Second Round Awardees (2017):
- Moving the Needle: Toward Value-Based Integrated Mental Health Services for Patients with Chronic Medical Conditions. PI: James Baker, M.D., M.B.A., Associate Chair for Clinical Integration, Psychiatry, Dell Medical School. Study aims to engage the Meadows Mental Health Policy Institute in an independent assessment of Dell Medical School’s adaptation of the collaborative care model for integrated mental health in three complex-care clinics opening in 2017. These specialty IPUs – Complex Gynecology, Muscular-Skeletal Joint Institute, and Complex Primary Care – aim to improve health outcomes for some of the sickest unfunded patients in Travis County while reducing costs to the overall system of care.
- Promoting Positive Parenting for High-Risk Families in Primary Care Settings. PI: Sarah Kate Bearman, Ph.D., Assistant Professor, College of Education Department of Educational Psychology. Co-PIs: Michael Mackert, Ph.D., Director of the Center for Health Communication, Associate Professor, Moody School of Communication; Abby Bailin, Ph.D., Graduate Student, Doctorate in School Psychology, Department of Educational Psychology.

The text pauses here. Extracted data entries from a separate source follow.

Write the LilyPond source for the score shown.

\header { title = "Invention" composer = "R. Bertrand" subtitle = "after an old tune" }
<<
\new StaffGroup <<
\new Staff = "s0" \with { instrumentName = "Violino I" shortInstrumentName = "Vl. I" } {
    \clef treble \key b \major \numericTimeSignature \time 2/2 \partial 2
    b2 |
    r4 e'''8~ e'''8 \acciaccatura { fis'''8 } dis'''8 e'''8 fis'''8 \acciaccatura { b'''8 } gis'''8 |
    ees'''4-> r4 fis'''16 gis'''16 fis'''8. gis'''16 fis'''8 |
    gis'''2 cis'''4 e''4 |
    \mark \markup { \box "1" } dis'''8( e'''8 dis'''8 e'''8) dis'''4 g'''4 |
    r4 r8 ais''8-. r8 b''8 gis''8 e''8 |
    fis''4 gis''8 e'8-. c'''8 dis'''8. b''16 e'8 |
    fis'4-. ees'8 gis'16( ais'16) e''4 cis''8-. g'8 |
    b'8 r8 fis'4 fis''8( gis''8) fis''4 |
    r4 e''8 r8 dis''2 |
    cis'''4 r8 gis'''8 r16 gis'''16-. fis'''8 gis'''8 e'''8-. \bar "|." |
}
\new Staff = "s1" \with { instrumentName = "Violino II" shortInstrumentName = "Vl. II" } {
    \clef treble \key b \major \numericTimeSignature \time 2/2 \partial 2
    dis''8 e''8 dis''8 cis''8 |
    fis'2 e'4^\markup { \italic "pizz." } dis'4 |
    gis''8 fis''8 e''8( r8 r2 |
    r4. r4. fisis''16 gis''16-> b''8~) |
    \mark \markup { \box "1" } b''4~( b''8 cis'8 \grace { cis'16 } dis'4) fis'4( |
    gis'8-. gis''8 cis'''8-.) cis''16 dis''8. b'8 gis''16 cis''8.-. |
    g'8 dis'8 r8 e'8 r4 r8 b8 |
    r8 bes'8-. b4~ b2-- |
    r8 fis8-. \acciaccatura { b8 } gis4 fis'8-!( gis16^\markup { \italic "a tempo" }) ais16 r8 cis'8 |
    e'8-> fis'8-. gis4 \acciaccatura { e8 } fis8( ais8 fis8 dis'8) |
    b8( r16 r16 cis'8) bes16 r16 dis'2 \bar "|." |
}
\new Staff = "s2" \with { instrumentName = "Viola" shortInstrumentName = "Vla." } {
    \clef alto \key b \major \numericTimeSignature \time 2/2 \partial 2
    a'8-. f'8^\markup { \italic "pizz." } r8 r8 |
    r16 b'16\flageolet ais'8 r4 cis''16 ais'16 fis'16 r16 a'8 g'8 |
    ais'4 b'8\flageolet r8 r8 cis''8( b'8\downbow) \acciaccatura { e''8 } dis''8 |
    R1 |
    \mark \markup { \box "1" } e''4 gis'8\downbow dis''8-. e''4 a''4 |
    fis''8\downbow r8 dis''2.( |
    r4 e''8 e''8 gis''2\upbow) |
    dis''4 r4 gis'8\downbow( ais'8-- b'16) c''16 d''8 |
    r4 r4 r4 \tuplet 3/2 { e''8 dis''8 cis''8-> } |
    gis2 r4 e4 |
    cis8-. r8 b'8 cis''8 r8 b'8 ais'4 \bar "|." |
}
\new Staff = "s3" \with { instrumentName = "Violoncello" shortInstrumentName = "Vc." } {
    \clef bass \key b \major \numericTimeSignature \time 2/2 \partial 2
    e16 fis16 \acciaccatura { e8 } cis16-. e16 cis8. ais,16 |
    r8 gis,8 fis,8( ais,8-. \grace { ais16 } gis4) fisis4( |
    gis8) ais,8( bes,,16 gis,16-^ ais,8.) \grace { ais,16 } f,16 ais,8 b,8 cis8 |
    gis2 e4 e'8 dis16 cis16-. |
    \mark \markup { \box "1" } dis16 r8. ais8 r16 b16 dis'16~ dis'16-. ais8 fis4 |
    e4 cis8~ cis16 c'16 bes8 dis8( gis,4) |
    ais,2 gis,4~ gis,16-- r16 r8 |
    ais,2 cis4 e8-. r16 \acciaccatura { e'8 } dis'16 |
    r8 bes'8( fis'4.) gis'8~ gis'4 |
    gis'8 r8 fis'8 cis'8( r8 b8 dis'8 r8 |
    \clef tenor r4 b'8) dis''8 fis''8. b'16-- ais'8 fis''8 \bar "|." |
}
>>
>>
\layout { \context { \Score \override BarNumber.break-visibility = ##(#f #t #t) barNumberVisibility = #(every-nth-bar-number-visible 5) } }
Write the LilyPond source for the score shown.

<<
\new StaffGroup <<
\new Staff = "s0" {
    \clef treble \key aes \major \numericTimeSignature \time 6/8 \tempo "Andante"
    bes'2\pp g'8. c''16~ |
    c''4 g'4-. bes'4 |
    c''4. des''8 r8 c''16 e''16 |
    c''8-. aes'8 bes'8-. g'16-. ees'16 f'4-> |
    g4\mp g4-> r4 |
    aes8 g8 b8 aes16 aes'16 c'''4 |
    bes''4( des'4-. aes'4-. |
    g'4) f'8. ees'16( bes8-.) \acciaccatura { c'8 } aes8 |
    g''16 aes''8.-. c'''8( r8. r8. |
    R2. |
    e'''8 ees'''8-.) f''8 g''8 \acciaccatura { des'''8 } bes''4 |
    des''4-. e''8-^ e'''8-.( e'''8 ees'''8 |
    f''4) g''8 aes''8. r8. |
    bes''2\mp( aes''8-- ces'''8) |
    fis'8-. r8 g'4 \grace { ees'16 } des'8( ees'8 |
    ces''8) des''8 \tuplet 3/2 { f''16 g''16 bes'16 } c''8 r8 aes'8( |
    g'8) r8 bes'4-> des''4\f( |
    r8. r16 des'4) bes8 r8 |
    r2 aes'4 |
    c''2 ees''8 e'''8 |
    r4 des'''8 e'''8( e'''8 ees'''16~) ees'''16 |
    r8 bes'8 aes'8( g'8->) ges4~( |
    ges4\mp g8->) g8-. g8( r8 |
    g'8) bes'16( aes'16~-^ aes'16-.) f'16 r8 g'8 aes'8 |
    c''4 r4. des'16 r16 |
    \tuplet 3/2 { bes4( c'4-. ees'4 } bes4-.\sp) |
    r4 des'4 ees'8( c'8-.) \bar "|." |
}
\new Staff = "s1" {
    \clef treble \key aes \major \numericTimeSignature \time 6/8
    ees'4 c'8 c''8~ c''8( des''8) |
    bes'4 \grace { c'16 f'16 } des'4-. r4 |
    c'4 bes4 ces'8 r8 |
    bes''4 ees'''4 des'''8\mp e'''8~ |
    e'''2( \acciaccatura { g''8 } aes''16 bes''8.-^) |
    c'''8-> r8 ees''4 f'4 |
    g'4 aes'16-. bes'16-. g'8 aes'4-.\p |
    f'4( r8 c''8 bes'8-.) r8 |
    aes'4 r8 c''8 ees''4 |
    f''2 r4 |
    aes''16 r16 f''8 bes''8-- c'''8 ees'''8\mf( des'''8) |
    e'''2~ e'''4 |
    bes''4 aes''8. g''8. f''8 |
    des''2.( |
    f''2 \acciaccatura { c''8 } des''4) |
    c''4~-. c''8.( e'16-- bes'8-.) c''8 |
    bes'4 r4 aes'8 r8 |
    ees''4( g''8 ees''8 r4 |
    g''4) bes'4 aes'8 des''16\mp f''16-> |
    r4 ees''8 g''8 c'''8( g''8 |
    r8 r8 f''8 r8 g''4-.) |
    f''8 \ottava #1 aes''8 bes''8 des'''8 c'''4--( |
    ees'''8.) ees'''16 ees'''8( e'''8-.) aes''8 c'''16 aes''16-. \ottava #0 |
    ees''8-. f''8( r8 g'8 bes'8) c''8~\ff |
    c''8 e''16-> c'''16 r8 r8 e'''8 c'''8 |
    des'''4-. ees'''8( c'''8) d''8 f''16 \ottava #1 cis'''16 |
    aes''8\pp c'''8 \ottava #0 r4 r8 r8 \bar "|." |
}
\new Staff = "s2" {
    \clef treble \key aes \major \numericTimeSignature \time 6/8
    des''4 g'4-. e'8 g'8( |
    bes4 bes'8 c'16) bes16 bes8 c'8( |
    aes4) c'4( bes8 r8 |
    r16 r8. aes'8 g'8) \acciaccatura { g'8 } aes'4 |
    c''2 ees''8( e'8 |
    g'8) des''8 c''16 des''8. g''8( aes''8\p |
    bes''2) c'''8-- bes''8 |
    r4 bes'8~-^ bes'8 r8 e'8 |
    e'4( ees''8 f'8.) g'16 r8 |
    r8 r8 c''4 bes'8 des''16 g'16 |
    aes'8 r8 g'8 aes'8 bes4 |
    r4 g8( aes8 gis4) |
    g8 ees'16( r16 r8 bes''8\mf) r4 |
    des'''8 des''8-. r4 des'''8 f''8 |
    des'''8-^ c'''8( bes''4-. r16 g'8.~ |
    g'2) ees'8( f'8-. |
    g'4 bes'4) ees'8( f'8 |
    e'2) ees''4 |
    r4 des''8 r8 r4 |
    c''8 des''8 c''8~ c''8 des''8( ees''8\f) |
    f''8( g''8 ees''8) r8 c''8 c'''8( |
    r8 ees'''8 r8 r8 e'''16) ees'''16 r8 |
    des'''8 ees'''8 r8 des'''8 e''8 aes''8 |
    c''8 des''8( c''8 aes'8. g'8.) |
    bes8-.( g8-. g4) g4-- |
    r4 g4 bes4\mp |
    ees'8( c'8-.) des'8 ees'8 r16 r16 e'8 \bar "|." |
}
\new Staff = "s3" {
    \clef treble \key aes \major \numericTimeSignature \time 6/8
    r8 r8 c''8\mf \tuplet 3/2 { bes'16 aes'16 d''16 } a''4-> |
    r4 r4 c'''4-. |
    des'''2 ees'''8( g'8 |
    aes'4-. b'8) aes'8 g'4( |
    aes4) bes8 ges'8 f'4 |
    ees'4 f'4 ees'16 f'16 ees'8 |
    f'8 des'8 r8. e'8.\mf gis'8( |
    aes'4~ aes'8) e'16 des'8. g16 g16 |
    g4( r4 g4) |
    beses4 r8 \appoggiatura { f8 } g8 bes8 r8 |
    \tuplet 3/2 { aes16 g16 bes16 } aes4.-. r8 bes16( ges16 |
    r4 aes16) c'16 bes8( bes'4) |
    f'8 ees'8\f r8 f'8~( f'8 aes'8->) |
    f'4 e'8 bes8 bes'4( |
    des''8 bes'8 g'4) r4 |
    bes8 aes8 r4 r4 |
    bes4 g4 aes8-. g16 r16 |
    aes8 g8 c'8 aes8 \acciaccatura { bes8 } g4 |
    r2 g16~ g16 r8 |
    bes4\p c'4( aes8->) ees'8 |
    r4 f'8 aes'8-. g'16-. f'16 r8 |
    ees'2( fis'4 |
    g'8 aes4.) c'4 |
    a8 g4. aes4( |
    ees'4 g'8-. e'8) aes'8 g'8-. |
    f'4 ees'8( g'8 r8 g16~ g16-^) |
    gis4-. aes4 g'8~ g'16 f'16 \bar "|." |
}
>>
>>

Study aims to develop a brief, e-health intervention to increase positive parenting practices, and assess the feasibility of providing access to this intervention during routine well-child visits for families with children aged four to eight.
- Veteran Patient Care at Seton: How does Military Cultural Competence Impact Patient Perceptions of Care? PIs: Elisa Borah, Ph.D., Associate Professor, School of Social Work; Valerie Rosen, M.D., Assistant Professor, Psychiatry, Dell Medical School. Study aims to assess the impact of two forms of military cultural competence training on veteran patients’ healthcare perceptions to identify efficient and effective provider training that impacts patients’ perception of quality.